Learning from Grenfell Tower

John Hill
5. July 2017
Photo: Natalie Oxford/Wikimedia Commons

How can architects, professional organizations, and government bodies deter a repeat of last month’s disaster in London's North Kensington area?

First, the 14 June 2017 Grenfell Tower fire was a tragic loss of at least 80 lives, residents from some of the 24-story tower’s 129 apartments. Second, the fire was an avoidable tragedy; although started by a faulty refrigerator, the fire’s rapid spread has been attributed in great part to the building’s recently renovated exterior cladding. Third, and of interest here, the incident is one to be learned from so a similar loss of life at the hands of unsafe cladding – or improper installation or whatever turns out to be the main factor following a public inquiry – does not happen again.

The fire’s rapid spread was attributed almost immediately to the building’s façade, with day-of reports singling out two aspects of the building’s retrofitted insulated aluminum-polyethylene rainscreen system: the choice of combustible Reynobond PE panels over the more fire-resistant Reynobond FR panels; and the fire barrier at about floor level which, if installed properly, would have stopped (at least temporarily) any flames rising through the air gap between the aluminum cladding and the insulation.
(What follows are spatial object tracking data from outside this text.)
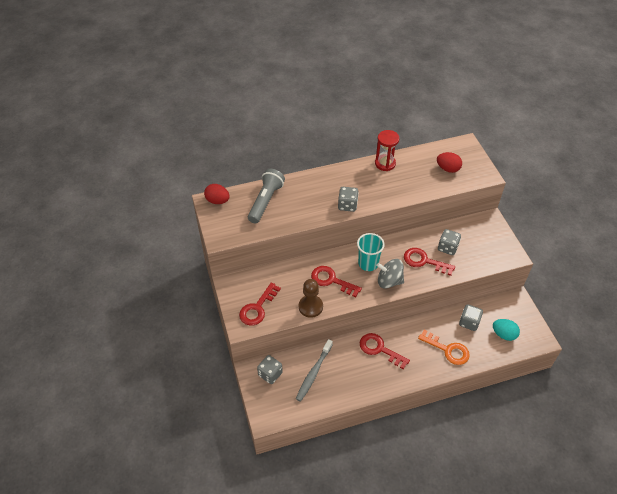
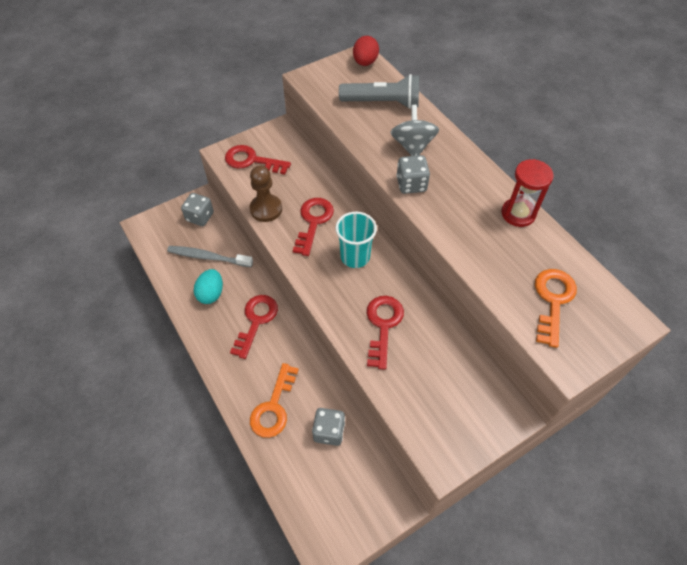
camera: 75 degrees right, 5 degrees up
(389, 281) = (332, 286): grey spinning top -> grey spinning top (412, 146)
(447, 248) = (422, 355): grey dice -> none
(448, 169) = (553, 300): red egg -> orange key
(503, 334) = (320, 488): turquoise egg -> turquoise egg (211, 294)

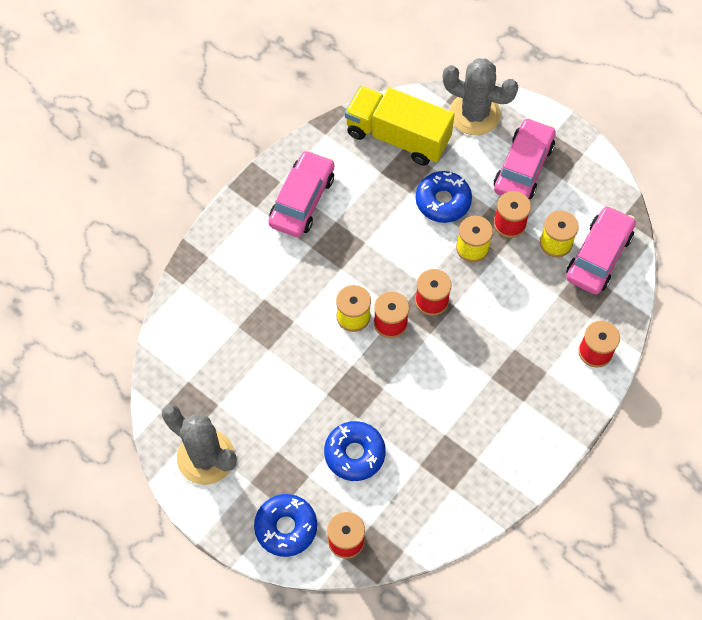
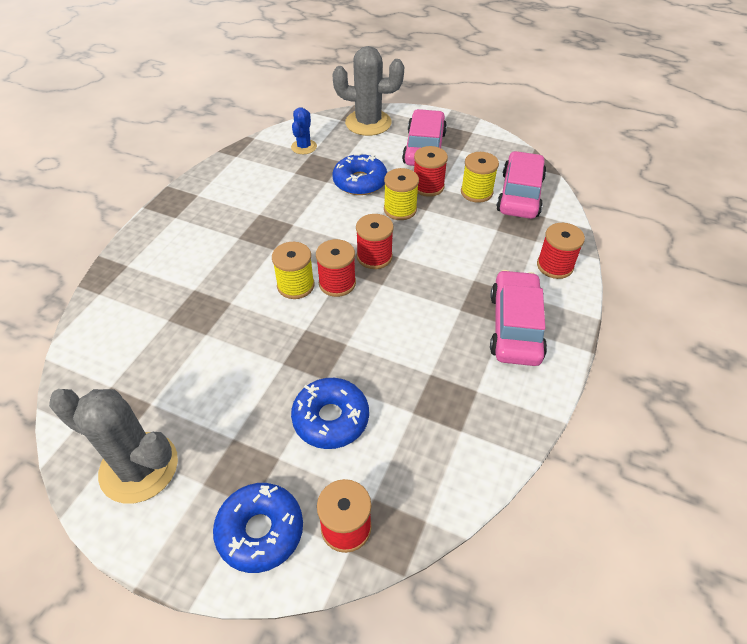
camera: 15 degrees left, 15 degrees down
(302, 200) = (222, 204): pink car -> pink car (515, 326)
(397, 136) = (304, 147): yellow truck -> blue cactus

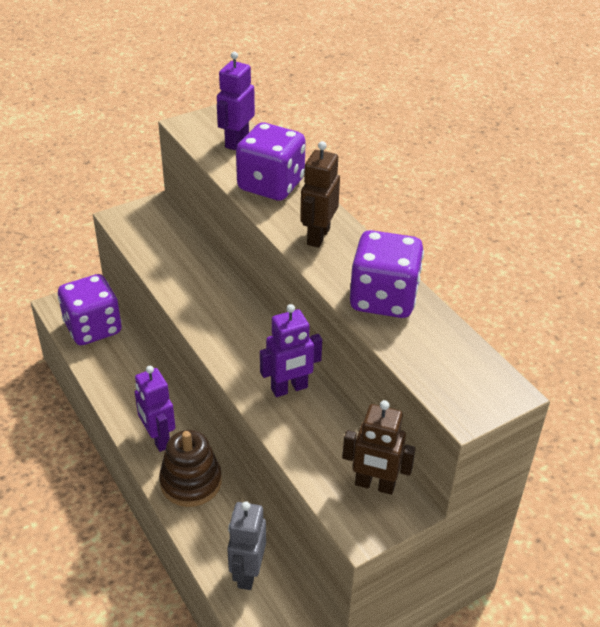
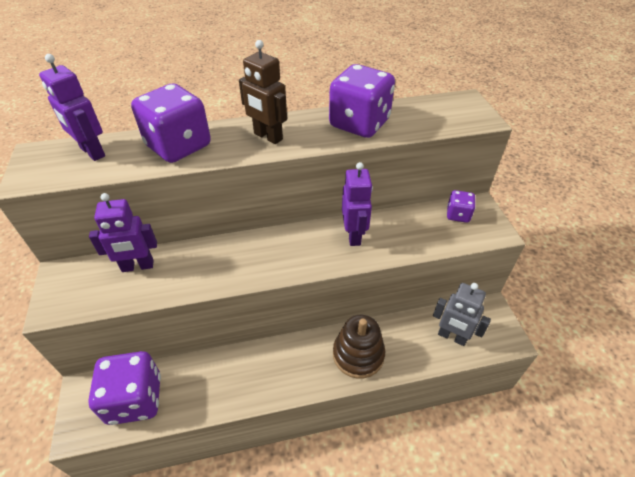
camera: 70 degrees left, 5 degrees up
(158, 439) = (304, 369): purple robot -> purple robot (138, 266)
(374, 485) = (458, 215): brown robot -> purple dice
These reports led English authorities to test claddings on other towers. A BBC report, now two weeks old, indicates that cladding panels from 120 high-rise buildings failed fire tests. Other reports indicate that as many as 600 high-rise apartment buildings in the UK could have a similar cladding.
 
What architects and their clients can learn from the fire isn't solely focused on the cladding, as evidenced by the Royal Institute of British Architects’ 22 June “statement on design for fire safety.” RIBA recommends, among other things, that architects learn the details of relevant codes for fire safety while also pushing for the installation of sprinklers in similar buildings. It calls for a public inquiry (just as the Prime Minister did), a process that their member architects could assist with. Furthermore, RIBA used the statement to reiterate arguments it has been making over the years, such as including a single point of responsibility (the architect) from project conception to completion; this would counter the current situation, where specifications (of fire-retardant cladding, for example) and other areas are transferred from the architect to the contractor and their subs during the building process.
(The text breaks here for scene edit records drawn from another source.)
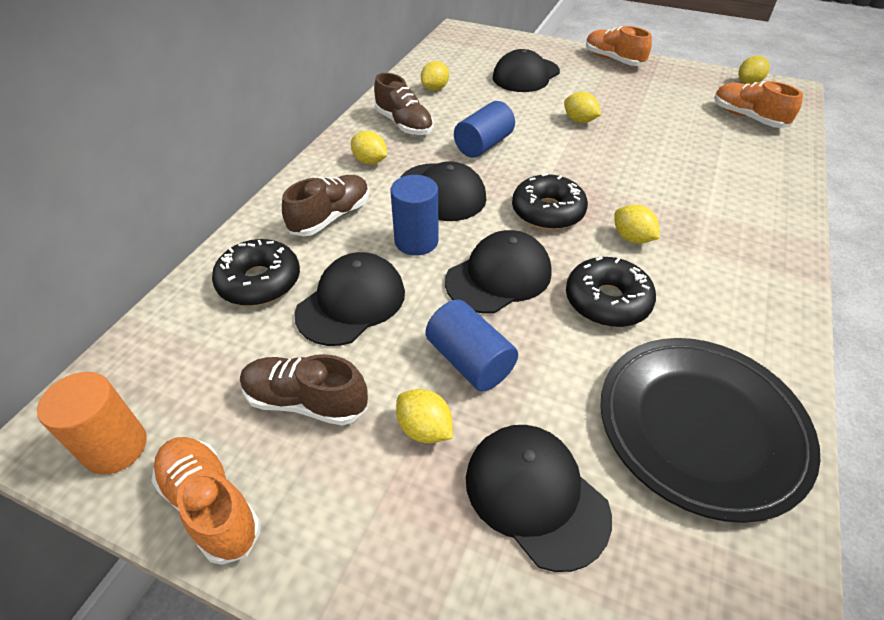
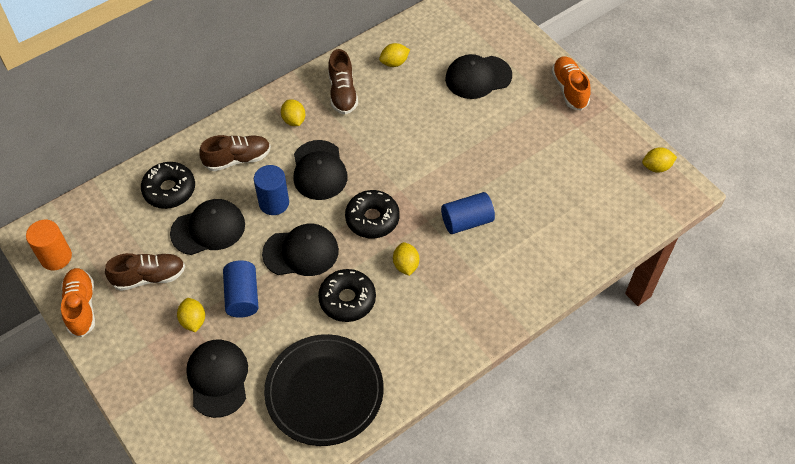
camera: 30 degrees right, 10 degrees up
(306, 401) = (149, 277): brown shoe -> brown shoe turned 120 degrees clockwise
(483, 145) = (381, 139): blue cylinder -> blue cylinder (466, 221)
(579, 120) = (472, 146): yellow lemon -> none
(747, 117) = (608, 203): orange shoe -> none

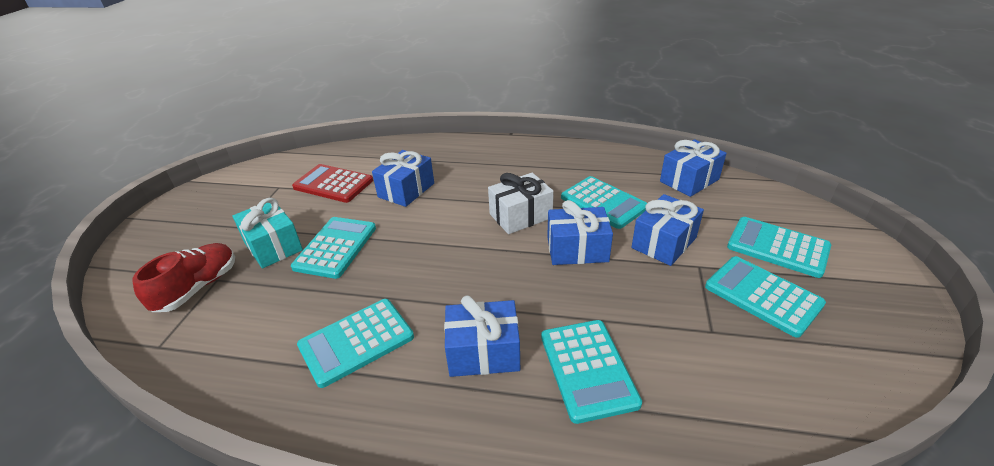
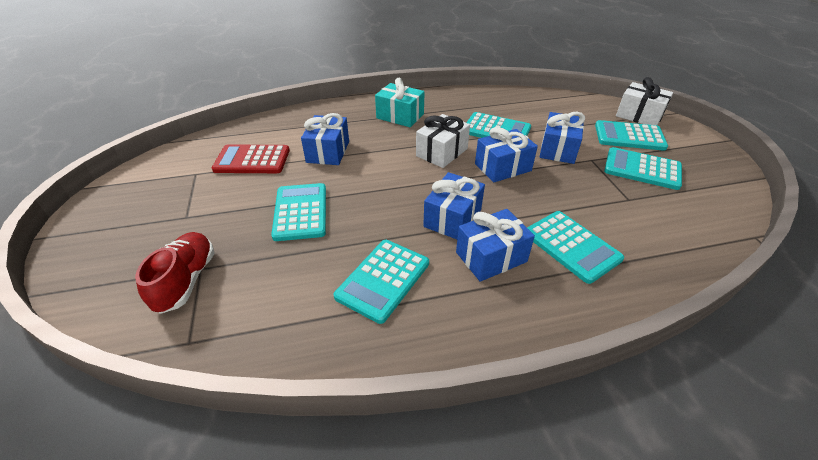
camera: 25 degrees left, 5 degrees up
(273, 246) = (236, 225): turquoise gift -> turquoise gift (400, 116)
(689, 180) = (543, 103): blue gift -> blue gift (452, 218)
(814, 222) = (639, 116): none -> white gift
Although such countries as the United States and Germany are less concerned about the impact of the Grenfell Tower fire on current practicies (the cladding is not allowed on high-rises in most US states, and in Germany it is limited to a height of 22 meters), some countries are taking note. In Australia, for instance, a taskforce has just been launched to address non-compliant cladding in Victoria, where, in 2014, a discarded cigarette on a balcony of LaCrosse building started a fire that spread up the building's combustible facade. Nobody was killed in that incident, but the parallels with the Grenfell Tower fire are obvious.

So lessons about the cladding used on Grenfell Tower (replacing it where it's been installed on high-rises, restricting its future use, not taking shortcuts on social housing projects, etc.) are pretty clear, but the fire could also be used as an argument for the preference of low-rise dwellings over towers. Here things get a bit murkier, especially in London where building tall is sometimes necessary, both for market-rate and social housing; and when voices like Paul Joseph Watson regurgitate old arguments that traditional architecture is ideal and modern architecture is totalitarian rubbish.

From all the reports swirling around the Grenfell Tower fire, most valuable might be listening to the residents, who voiced their concerns about risks of fire in the tower but were ignored by the tenant association. These issues included insufficient egress, the absence of a sprinkler system, and the placement of gas pipes, among other things. Neither the residents nor the tenant association were apparently aware of the cladding issue, meaning the fire is much more complex than this single issue. All architects know architecture is more than just a facade; in this case it's a whole bevy of considerations that the public inquiry should make clear once it's complete.